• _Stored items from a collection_
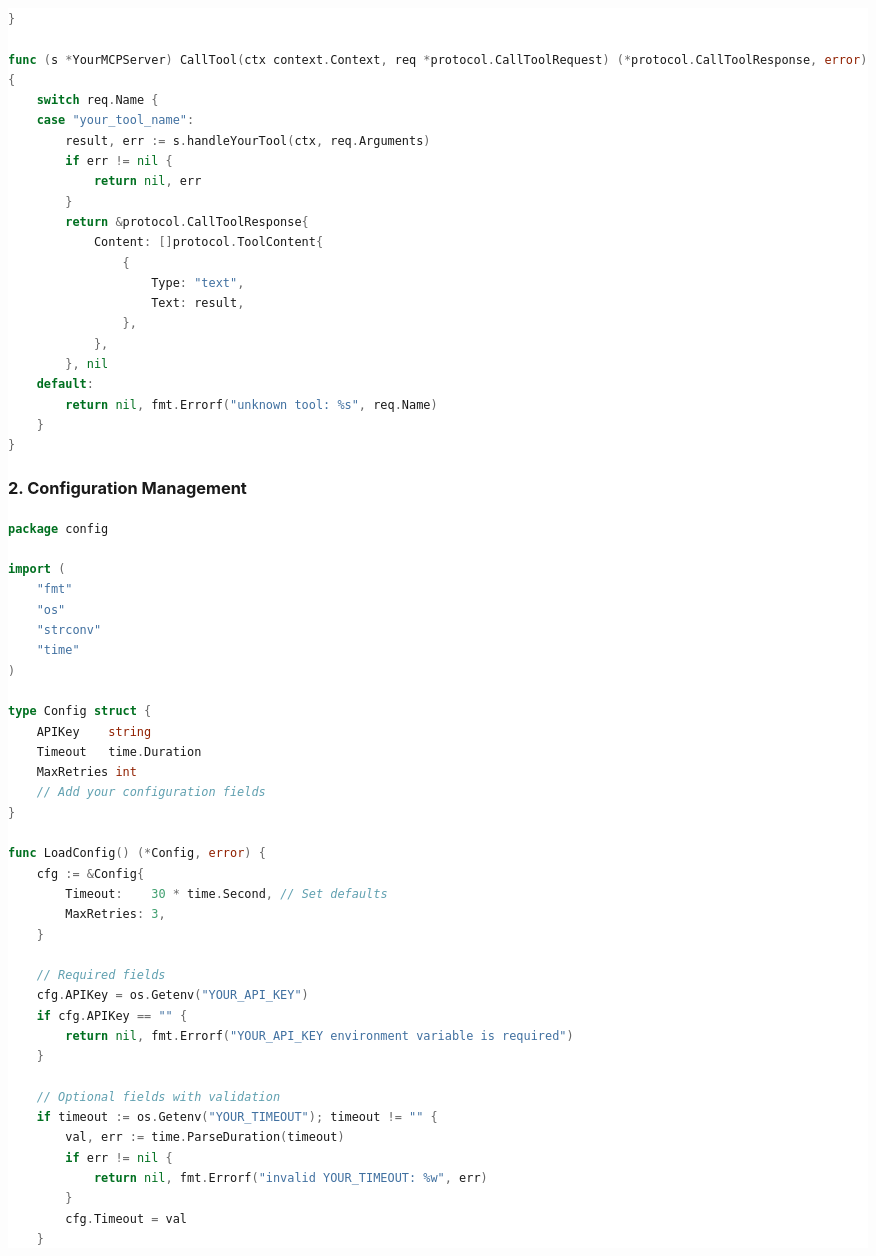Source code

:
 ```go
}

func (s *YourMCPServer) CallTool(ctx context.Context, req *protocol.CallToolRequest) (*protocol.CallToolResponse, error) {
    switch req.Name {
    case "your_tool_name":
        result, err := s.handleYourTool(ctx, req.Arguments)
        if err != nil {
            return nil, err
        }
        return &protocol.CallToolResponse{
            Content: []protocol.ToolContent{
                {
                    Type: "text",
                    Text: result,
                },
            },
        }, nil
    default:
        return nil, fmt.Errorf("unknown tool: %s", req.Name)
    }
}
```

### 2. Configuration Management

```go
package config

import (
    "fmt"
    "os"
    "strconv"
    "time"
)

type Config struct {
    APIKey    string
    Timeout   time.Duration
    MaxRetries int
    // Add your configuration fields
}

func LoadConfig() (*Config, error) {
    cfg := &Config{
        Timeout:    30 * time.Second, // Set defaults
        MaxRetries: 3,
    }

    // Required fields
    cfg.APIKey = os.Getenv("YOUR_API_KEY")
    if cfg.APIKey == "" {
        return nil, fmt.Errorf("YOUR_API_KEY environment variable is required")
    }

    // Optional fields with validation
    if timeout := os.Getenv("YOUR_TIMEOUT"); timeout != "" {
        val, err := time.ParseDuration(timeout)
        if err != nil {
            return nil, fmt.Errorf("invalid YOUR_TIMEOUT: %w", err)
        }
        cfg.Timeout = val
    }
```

• _Task item_
Among the lines above, which hold the word "Errorf"? Report each one.

• _Answer box_
        return nil, fmt.Errorf("unknown tool: %s", req.Name)
        return nil, fmt.Errorf("YOUR_API_KEY environment variable is required")
            return nil, fmt.Errorf("invalid YOUR_TIMEOUT: %w", err)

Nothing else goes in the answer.